For sure, I didn’t mean you were using EQ for a different purpose, one can use any EQ for “surgery” . Just trying to guess why you felt Cubase’s EQ was so bad, in your opinion.
I only mentioned “personality” 'cos you said UAD were so much “better” than Cubase’s EQ. And all those UAD EQs are running special algorithms to emulate non-linear effects of hardware EQs, i.e., “Personality,” “saturation,” harmonics, etc.

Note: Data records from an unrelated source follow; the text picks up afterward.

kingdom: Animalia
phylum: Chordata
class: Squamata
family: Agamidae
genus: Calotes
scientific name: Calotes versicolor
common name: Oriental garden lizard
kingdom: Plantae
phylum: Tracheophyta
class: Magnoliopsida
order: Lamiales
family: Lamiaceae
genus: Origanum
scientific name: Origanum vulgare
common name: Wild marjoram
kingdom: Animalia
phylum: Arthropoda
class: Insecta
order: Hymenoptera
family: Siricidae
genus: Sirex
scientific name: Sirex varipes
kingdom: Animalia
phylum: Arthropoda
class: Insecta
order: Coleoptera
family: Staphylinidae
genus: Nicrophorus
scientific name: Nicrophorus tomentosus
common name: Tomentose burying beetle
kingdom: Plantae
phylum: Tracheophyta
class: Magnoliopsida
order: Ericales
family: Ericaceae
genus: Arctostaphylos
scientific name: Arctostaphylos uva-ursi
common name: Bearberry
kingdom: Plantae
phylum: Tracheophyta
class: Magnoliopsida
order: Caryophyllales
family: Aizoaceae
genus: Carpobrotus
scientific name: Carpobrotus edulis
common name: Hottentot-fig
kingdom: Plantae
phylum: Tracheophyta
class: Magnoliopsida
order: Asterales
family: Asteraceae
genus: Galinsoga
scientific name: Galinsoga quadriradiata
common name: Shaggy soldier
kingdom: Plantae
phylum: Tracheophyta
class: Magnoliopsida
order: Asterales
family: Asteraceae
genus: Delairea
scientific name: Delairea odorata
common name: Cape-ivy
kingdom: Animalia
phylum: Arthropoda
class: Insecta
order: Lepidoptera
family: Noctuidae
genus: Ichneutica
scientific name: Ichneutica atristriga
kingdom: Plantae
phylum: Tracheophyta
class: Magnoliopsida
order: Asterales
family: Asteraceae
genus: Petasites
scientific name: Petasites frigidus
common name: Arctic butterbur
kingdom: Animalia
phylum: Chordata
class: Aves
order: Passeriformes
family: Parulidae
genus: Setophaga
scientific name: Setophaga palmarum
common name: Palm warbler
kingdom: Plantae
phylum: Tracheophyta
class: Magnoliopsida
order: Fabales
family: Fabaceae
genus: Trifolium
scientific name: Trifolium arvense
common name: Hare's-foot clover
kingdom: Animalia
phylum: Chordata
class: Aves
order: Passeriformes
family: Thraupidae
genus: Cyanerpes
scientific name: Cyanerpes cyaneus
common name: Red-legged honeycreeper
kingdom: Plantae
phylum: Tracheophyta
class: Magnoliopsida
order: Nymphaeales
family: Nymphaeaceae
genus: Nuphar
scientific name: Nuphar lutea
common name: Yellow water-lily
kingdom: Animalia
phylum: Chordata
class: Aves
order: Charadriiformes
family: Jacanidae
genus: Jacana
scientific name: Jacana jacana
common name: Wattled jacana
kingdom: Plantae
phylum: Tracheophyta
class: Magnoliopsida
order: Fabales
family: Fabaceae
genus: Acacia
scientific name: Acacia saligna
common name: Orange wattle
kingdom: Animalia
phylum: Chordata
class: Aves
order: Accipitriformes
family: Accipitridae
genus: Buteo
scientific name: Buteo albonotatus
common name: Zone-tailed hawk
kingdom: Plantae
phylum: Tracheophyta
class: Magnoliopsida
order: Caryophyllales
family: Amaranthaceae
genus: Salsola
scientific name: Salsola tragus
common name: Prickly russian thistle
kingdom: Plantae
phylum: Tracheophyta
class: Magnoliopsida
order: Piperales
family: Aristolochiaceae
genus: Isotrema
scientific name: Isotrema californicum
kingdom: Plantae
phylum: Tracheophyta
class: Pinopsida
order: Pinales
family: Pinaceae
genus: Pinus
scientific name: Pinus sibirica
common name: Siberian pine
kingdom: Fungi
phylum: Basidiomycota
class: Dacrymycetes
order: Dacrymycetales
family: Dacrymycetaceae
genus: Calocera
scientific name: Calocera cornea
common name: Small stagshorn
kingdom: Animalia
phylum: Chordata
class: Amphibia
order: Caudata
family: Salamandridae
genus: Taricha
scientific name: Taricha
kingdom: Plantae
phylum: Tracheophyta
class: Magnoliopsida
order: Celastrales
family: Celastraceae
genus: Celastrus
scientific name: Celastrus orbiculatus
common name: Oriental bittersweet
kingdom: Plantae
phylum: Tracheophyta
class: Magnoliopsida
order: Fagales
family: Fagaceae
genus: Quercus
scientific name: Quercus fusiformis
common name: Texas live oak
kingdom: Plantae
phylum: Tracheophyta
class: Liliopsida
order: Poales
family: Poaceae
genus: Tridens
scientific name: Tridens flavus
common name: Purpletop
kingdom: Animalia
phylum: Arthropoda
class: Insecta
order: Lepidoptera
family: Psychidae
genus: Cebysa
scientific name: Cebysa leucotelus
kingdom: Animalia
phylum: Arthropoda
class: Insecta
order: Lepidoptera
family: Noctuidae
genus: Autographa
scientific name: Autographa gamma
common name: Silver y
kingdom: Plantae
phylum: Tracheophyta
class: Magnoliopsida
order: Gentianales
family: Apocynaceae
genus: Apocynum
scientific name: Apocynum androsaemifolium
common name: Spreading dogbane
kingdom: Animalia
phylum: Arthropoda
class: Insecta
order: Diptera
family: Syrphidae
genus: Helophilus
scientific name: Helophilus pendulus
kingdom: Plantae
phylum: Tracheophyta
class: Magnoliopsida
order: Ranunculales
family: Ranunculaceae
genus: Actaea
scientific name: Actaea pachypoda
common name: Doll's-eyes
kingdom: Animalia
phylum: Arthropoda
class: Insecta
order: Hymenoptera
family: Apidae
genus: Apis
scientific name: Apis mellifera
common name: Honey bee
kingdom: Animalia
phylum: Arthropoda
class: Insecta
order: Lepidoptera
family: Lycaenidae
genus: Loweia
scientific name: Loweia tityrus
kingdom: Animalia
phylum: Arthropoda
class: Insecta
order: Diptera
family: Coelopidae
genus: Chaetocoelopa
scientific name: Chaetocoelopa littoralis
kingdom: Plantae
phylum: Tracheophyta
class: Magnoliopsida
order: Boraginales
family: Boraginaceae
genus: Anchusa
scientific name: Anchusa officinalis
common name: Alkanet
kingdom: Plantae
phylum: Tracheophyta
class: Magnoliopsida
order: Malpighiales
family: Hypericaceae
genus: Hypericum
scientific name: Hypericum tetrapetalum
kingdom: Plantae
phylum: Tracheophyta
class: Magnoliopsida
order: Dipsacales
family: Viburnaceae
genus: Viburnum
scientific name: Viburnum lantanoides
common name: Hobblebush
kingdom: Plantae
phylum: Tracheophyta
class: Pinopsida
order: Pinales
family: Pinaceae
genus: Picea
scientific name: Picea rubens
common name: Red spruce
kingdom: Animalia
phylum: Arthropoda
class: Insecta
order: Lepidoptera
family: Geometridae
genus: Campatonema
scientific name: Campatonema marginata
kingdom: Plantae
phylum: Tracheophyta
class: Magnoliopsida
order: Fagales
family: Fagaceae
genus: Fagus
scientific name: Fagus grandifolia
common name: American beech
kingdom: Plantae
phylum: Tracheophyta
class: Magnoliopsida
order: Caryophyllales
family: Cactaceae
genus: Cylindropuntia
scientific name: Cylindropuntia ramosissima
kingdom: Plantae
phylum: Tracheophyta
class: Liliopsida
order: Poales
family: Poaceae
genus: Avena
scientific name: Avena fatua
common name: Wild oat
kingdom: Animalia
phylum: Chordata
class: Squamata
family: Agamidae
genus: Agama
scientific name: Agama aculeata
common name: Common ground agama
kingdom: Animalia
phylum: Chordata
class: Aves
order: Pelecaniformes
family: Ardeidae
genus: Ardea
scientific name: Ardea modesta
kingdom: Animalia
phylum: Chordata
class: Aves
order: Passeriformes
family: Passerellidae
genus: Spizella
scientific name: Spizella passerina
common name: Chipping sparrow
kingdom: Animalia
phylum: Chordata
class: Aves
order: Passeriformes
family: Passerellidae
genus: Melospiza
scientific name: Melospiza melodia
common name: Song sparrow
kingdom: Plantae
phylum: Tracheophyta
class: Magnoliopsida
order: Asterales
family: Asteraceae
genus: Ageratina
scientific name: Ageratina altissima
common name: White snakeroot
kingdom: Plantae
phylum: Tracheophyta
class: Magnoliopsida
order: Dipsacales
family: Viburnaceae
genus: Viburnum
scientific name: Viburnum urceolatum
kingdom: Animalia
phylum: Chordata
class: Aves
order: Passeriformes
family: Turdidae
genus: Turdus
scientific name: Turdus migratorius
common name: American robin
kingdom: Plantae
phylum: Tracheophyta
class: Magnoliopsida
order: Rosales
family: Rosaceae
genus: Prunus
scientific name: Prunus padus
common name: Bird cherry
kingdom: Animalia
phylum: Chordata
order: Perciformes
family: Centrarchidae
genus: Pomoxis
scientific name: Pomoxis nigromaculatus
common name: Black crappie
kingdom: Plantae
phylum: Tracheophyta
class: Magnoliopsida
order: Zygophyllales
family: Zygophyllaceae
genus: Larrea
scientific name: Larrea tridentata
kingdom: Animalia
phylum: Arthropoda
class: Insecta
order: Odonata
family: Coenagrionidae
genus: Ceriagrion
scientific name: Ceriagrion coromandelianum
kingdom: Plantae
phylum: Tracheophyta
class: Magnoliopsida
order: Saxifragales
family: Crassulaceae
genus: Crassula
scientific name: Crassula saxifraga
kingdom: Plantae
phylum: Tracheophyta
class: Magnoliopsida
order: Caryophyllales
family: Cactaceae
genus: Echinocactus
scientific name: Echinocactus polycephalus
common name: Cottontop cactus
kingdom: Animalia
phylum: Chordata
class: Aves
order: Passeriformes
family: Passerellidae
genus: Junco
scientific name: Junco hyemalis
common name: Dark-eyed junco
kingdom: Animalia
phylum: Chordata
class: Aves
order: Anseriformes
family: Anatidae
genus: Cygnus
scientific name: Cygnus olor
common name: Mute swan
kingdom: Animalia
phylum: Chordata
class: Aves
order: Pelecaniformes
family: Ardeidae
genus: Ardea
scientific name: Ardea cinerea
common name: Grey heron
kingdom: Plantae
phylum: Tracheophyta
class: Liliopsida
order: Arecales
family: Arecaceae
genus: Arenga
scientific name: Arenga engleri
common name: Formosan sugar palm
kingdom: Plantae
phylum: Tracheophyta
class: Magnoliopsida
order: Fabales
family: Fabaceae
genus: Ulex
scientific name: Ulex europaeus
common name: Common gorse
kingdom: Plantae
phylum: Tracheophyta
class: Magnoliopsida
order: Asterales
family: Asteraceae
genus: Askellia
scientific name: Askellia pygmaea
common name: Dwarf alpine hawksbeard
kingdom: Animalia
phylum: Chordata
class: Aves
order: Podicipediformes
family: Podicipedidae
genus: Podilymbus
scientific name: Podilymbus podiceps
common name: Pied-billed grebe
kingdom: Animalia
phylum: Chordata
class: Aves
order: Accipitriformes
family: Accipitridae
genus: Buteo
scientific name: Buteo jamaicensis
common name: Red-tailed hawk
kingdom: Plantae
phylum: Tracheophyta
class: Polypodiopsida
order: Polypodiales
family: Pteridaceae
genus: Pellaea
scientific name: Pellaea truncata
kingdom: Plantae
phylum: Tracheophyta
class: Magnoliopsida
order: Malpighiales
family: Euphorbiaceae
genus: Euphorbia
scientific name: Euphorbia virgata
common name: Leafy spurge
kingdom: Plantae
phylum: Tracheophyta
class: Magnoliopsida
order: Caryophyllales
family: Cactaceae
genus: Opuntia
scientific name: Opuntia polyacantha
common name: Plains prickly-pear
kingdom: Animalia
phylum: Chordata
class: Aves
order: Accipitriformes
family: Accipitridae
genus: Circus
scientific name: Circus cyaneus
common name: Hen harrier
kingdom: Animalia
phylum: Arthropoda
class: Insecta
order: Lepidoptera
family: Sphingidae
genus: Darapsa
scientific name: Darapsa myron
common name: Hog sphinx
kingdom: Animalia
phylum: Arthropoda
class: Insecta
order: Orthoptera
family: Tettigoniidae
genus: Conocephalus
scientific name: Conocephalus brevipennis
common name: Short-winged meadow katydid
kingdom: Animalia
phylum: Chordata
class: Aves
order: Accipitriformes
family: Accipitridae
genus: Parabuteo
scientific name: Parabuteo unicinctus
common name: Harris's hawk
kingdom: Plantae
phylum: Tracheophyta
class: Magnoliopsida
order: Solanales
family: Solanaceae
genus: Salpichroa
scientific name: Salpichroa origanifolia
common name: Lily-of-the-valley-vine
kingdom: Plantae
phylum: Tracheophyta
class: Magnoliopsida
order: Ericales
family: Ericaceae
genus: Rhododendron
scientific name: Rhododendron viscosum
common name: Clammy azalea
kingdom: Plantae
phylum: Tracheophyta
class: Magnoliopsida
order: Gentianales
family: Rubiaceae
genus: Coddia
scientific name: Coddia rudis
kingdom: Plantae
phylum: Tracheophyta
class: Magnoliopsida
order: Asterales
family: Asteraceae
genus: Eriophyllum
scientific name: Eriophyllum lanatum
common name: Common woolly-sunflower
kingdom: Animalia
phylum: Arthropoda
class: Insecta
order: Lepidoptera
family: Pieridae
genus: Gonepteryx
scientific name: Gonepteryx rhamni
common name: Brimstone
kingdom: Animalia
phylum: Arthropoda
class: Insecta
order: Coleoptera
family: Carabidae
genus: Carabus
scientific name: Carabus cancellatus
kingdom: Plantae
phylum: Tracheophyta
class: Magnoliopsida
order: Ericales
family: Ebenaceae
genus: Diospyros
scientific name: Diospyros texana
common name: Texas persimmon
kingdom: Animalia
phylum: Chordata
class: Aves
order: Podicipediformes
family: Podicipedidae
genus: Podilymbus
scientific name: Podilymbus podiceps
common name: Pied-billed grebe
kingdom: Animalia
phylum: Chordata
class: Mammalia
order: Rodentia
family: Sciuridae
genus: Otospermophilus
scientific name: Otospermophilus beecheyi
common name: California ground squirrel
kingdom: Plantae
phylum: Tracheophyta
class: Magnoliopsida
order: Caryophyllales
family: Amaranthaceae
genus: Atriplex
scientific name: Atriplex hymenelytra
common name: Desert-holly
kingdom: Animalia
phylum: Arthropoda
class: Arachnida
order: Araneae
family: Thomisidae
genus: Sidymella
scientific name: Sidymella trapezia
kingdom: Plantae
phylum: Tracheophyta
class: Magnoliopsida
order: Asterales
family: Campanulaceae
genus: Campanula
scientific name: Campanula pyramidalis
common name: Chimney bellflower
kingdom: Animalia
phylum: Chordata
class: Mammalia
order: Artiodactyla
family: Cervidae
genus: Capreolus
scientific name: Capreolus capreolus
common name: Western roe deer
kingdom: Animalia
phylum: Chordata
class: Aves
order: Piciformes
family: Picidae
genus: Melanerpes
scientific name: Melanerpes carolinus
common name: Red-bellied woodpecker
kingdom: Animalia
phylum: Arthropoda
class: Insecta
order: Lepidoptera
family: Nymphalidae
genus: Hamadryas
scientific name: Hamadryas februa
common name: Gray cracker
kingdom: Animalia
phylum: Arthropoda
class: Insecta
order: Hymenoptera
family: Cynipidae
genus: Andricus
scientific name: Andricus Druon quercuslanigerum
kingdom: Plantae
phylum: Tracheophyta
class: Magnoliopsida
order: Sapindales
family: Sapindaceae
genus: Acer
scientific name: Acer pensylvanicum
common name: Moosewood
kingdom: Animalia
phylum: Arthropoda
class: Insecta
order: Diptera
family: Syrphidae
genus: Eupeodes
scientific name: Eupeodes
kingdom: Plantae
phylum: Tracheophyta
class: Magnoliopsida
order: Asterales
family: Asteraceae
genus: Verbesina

I just got into the habit of using Cambridge as my “Scalpel” (haven’t touched Pultec in years-though it would probably be good to use it). But I used Cambridge because of it’s sound quality,
Yeah, man. The Cambridge EQs are great. (I never bought the UAD ones though–got to pick and choose, unfortunately).
I definitely recommend, for “personality” EQ, the Pultec. It can do crazy magic with its low end boost / cut knobs (boosting and cutting at the same time = some of the coolest low-end management/mismanagement I’ve ever heard!), but, again, this is dirty, analog-emulation that costs latency/CPU.
and as well: remember 15 years ago when computers were still in the Dark Ages, and we had to worry so much more about saving room on the CPU? Well that was the other reason that I was an instant fan of UAD: you could pawn off so much of your processing to another card entirely!! Like installing another CPU in your PCI Slot!
Yeah man! UAD was the obvious choice when it was time to setup my hone studio, for those very reasons.
But, your mentioned consideration about using Cubase’s EQs because they cost next to nothing of your CPU cycles is a good consideration,
Overall, for me, with straight-up digital EQ, I gotta say, I can’t hear much difference between them. As long as they’re programmed tightly, math is math!
So might as well use one that’s pretty much free for CPU.
and I’d be up for switching all my “Surgery” to CubaseLand, as long as the native EQs were on a par with Cambridge.
In some ways, it’s apples-to-oranges. Cubase’s track EQ is pretty vanilla, whereas Cambridge is a fuller product that’s running some special algorithms under the hood to intentionally colour the sound. So it’s impossible to say that Cubase’s EQ can compare to it. Cubase EQ is accurate-but-bland, and it’s free. That’s about all I could give ya!.
Maybe take a day and only allow yourself to use Cubase’s EQ and see how that turns out for you?
I really wanted to use the Steinberg EQ and also bought a CC121 for that. But as they don’t even can match their own hardware to their own software I never really used it.
Since I bought console 1 I only use the softube chanel strip for nearly everything EQ and dynamics… Sometimes the Melda EQ for surgical adjustments… sold the cc121 in the meantime.